There is plenty to criticise about the structure, priorities and administration of English cricket at present and in many ways The Ashes triumph was in spite of rather than because of the best efforts of the ECB’s management team. We need all the media to hold the ECB objectively to account without fear or favour. This includes Sky and The Times and the Sun – and it also includes Britain’s leading cricket magazine “The Wisden Cricketer” which is also now a Sky/Murdoch medium. In The Times 24 page Ashes supplement this week there was no mention of the fact that a major difference between this years Ashes and those of 2005 is that far, far fewer people will have seen them on television. Nor was there much discussion of the dearth of batting options that the England selectors had which almost led to the recall of Mark Ramprakash because the County system is patently failing to deliver. Indeed Chris Martin-Jenkins will have comforted the ECB by his assertion that the County game “…provides the players for a national squad that cannot operate in a vacuum,” and that “Jonathan Trott’s wonderfully composed debut…proved that the [county] system still produces tough cricketers.” I suspect that Trott’s toughness was honed more in the South Africa that he grew up in rather than on the County grind! No - for an objective view of county cricket you needed to go to The Guardian’s supplement where Mike Selvey wrote insightfully that “…the structure of domestic competition has to be raised. A new level created in fact. A proposal might be for a six-team competition…with neither overseas players nor Kolpaks or any other flags of convenience. Each to play the other once over four days. Elite players will be made available where possible. It will never happen…too many vested interests.”
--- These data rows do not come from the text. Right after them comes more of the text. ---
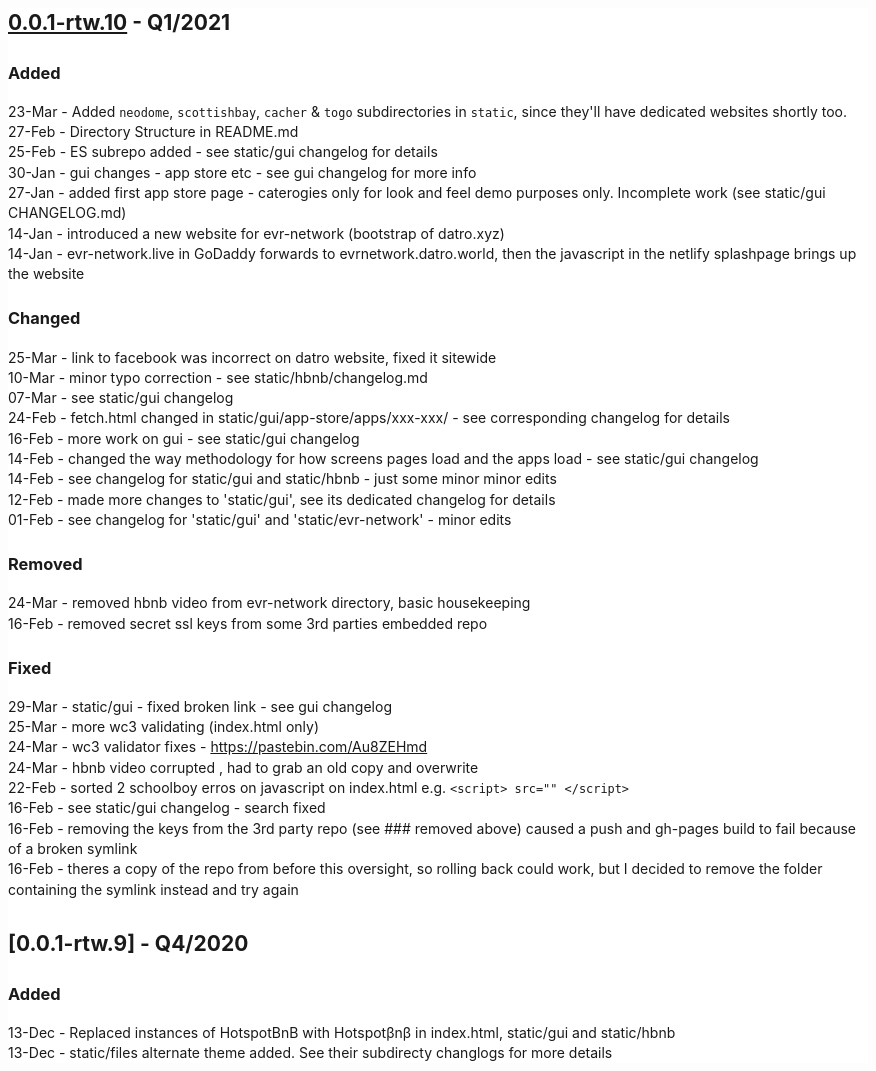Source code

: ## [0.0.1-rtw.10] - Q1/2021

### Added
23-Mar - Added `neodome`, `scottishbay`, `cacher` & `togo` subdirectories in `static`, since they'll have dedicated websites shortly too.  
27-Feb - Directory Structure in README.md  
25-Feb - ES subrepo added - see static/gui changelog for details   
30-Jan - gui changes - app store etc - see gui changelog for more info   
27-Jan - added first app store page - caterogies only for look and feel demo purposes only. Incomplete work (see static/gui CHANGELOG.md)    
14-Jan - introduced a new website for evr-network (bootstrap of datro.xyz)  
14-Jan - evr-network.live in GoDaddy forwards to evrnetwork.datro.world, then the javascript in the netlify splashpage brings up the website   

### Changed 
25-Mar - link to facebook was incorrect on datro website, fixed it sitewide  
10-Mar - minor typo correction - see static/hbnb/changelog.md   
07-Mar - see static/gui changelog   
24-Feb - fetch.html changed in static/gui/app-store/apps/xxx-xxx/ - see corresponding changelog for details   
16-Feb - more work on gui - see static/gui changelog    
14-Feb - changed the way methodology for how screens pages load and the apps load - see static/gui changelog    
14-Feb - see changelog for static/gui and static/hbnb - just some minor minor edits   
12-Feb - made more changes to 'static/gui', see its dedicated changelog for details   
01-Feb - see changelog for 'static/gui' and 'static/evr-network' - minor edits   

### Removed   
24-Mar - removed hbnb video from evr-network directory, basic housekeeping  
16-Feb - removed secret ssl keys from some 3rd parties embedded repo  

### Fixed
29-Mar - static/gui - fixed broken link - see gui changelog  
25-Mar - more wc3 validating (index.html only)  
24-Mar - wc3 validator fixes - https://pastebin.com/Au8ZEHmd  
24-Mar - hbnb video corrupted , had to grab an old copy and overwrite  
22-Feb - sorted 2 schoolboy erros on javascript on index.html e.g. `<script> src="" </script>`  
16-Feb - see static/gui changelog - search fixed  
16-Feb - removing the keys from the 3rd party repo (see ### removed above) caused a push and gh-pages build to fail because of a broken symlink   
16-Feb - theres a copy of the repo from before this oversight, so rolling back could work, but I decided to remove the folder containing the symlink instead and try again  
 
## [0.0.1-rtw.9] - Q4/2020  

### Added
13-Dec - Replaced instances of HotspotBnB with Hotspotβnβ in index.html, static/gui and static/hbnb  
13-Dec - static/files alternate theme added. See their subdirecty changlogs for more details   


[Unreleased]: https://github.com/unclehowell/hbnb/compare/v0.0.1-rtw.11...HEAD  
[0.0.1-rtw.10]: https://github.com/unclehowell/hbnb/compare/v0.0.1-rc.10...v0.0.1-rtw.10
Mike Selvey is right – there are too many vested interests and these interests, the counties and the News International media especially, conspire together with the ECB to ensure that the real structural changes that English cricket has needed for so long will be very difficult to achieve. And the one downside of the splendid Ashes win is that it might allow Giles Clarke and his cohorts at the ECB and in the counties to argue that all is well in their kingdom. It’s time for a proper review of the whole fabric of English cricket and for the ECB at the top to acknowledge that everything they do must be subservient not to their media paymasters’ wishes nor to their eighteen county electorate – but to the overriding need to have a successful England team, not just one that has a few fleetingly happy moments.